Arbeitslosigkeit in NÖ steigt dreimal schneller als im Bundesdurchschnitt

Wien (AKNÖ) - "In Niederösterreich gibt es keine Sachsen und Thüringer, die massenhaft freie Arbeitsplätze besetzen und so angeblich die Arbeitslosenstatistik verzerren", kritisierte AKNÖ-Präsident Josef Staudinger die Rechtfertigungsversuche der Bundesregierung über den ungebremsten Anstieg der Arbeitslosigkeit in Niederösterreich. Besonders alarmierend: Im Jahresvergleich schnellte die Arbeitslosigkeit der Unter-19-Jährigen um 14,3 % in die Höhe, bei den 20- bis 24-Jährigen ist ein Anstieg um 8,1 Prozent festzustellen. Zurzeit suchen 8.437 Jugendliche Arbeit, dazu kommen 3.477 Jugendliche in Schulungen.

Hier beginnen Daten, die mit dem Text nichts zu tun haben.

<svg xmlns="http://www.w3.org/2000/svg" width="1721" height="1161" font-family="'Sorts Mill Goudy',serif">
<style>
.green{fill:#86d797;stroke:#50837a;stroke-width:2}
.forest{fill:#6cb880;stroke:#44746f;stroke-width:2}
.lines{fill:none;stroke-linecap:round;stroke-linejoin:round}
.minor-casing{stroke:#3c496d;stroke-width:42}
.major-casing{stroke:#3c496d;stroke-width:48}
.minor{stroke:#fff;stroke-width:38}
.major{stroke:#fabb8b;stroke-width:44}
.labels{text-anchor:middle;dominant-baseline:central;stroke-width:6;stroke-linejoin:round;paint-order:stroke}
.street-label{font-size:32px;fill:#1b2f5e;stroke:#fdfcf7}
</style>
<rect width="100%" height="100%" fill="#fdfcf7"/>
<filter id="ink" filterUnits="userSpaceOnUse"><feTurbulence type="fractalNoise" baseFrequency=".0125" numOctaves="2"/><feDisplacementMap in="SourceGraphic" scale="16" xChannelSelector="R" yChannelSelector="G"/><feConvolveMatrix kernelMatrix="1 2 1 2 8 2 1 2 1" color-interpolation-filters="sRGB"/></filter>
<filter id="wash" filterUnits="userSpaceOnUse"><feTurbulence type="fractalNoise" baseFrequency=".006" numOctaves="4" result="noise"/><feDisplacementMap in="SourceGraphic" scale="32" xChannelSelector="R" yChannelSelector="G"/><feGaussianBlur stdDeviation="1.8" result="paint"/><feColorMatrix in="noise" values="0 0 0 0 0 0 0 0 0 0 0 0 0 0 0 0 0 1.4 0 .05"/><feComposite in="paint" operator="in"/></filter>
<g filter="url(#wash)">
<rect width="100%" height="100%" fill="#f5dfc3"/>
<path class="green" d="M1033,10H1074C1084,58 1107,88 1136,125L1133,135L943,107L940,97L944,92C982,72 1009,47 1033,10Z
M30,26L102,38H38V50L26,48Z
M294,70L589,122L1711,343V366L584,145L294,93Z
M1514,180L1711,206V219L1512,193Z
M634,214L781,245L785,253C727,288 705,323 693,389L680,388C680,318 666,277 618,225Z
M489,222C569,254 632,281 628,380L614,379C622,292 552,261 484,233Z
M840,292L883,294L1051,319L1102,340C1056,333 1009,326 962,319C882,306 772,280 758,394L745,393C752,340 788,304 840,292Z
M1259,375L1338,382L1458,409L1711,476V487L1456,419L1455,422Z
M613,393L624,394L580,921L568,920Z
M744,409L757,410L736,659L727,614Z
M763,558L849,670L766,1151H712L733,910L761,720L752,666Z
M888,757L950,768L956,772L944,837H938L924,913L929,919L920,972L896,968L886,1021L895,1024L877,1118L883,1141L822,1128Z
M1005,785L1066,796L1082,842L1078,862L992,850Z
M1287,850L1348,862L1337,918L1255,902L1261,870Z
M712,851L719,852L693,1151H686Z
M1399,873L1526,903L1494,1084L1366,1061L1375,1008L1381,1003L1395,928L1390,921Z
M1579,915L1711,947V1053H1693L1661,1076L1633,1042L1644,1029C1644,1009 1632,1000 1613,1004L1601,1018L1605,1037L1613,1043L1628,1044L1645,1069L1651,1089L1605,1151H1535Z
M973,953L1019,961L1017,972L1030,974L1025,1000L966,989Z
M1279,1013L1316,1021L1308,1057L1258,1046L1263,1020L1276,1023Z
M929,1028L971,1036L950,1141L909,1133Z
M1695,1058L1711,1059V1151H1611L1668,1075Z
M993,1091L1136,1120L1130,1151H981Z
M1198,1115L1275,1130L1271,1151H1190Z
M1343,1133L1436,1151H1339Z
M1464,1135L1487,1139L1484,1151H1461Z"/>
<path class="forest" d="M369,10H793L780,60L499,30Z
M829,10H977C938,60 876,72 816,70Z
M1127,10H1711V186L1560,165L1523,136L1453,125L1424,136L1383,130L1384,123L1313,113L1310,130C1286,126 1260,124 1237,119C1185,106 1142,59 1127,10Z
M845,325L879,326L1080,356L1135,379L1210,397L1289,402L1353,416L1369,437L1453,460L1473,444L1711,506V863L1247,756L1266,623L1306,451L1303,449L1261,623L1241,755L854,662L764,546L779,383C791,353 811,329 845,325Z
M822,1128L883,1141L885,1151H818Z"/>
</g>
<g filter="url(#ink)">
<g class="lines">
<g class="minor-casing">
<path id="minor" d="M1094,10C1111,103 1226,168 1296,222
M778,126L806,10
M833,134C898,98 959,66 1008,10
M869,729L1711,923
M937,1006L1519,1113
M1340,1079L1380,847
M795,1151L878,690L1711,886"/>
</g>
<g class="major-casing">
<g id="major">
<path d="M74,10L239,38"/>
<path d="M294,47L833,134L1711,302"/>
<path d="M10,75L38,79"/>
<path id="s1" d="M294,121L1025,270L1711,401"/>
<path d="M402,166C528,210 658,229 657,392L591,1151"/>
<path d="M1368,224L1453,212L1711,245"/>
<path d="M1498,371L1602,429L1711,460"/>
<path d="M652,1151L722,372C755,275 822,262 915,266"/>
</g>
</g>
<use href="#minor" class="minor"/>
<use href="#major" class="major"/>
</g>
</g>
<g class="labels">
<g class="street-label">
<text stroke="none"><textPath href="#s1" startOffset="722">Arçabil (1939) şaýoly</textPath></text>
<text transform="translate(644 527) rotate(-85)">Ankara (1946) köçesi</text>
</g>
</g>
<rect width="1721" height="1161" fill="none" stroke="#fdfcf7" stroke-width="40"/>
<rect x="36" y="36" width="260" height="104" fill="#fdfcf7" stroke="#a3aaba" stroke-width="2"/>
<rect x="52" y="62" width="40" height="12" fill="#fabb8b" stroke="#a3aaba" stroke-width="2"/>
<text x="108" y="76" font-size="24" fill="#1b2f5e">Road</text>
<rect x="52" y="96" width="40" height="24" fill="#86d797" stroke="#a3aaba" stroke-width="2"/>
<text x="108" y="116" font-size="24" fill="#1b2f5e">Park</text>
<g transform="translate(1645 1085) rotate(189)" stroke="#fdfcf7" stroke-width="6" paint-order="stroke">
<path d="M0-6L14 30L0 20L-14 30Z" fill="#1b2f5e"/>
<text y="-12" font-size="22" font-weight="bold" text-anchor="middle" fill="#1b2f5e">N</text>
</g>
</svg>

Niederösterreichs Arbeitsmarktzahlen weisen noch stärker nach unten als die ohnedies nicht rosigen österreichweiten Daten, stellten die AKNÖ-Experten in einer ersten Analyse mit Besorgnis fest. In Österreich stieg die Arbeitslosigkeit gegenüber dem März des Vorjahres um 2,0 Prozent, in Niederösterreich um 6,5 Prozent. "Mehr als die Hälfte der zusätzlich gemeldeten Arbeitsuchenden kommen bereits aus Niederösterreich, nämlich 2.888 von 5.439", stellte Arbeitsmarktexperte Adi Buxbaum fest. Während in 4 Bundesländern die Arbeitslosigkeit zurückgeht, gibt es in Niederösterreich nur im Bezirk Tulln einen vergleichbaren Rückgang. In allen anderen Bezirken gibt es mehr Arbeitsuchende als je zuvor. Besonders betroffen waren im März die Bezirke Zwettl mit + 19,7 %, Bruck an der Leitha mit + 19,4 %, Gmünd mit + 18,6 %, Korneuburg mit + 16,0 %, Melk mit + 12,3 %, Gänserndorf mit + 10,9 % und Schwechat mit + 10,3 %. AKNÖ-Experte Buxbaum: "Das ist nicht nur auf den verspäteten Saisonbeginn in der Bauwirtschaft zurückzuführen. Diese dramatischen Zahlen zeigen die Fehler der Wirtschaftspolitik und die Auswirkung der Pensionsreform auf." Die von der Regierung als Pensionssicherungsreform bezeichnete Verlängerung der Lebensarbeitszeit entpuppt sich als Arbeitsplatzverhinderungsreform für Jugendliche bis 25, die immer schwerer in geregelten Arbeitsverhältnissen Fuß fassen können.
In Niederösterreich fehlen mindestens 60.000 Arbeitsplätze: 47.325 Arbeitnehmer sind arbeitslos gemeldet, 8.373 vorübergehend in Schulungen untergebracht, 752 Schulabgänger stehen ohne Lehrstelle da und 4.420 ältere Arbeitnehmer beziehen vom AMS einen Pensionsvorschuss, ohne zu wissen, ob ihr Pensionsantrag Erfolg haben wird oder sie wieder in die Arbeitslosigkeit zurück geschickt werden.

AKNÖ-Präsident Josef Staudinger: "Alle Hoffnung muss man jetzt in die soeben angelaufene Bildungsförderung setzen, denn die Konjunkturaussichten sind zu schlecht, um genügend neue Arbeitsplätze entstehen zu lassen." Im Rahmen der neuen Bildungsförderung in Kooperation mit Land, AMS und den Sozialpartnern werden berufsbezogene Weiterbildungskurse mit 50 Prozent gefördert. Über 45-Jährige können sogar mit einem Zuschuss von 80 Prozent der Kurskosten rechnen.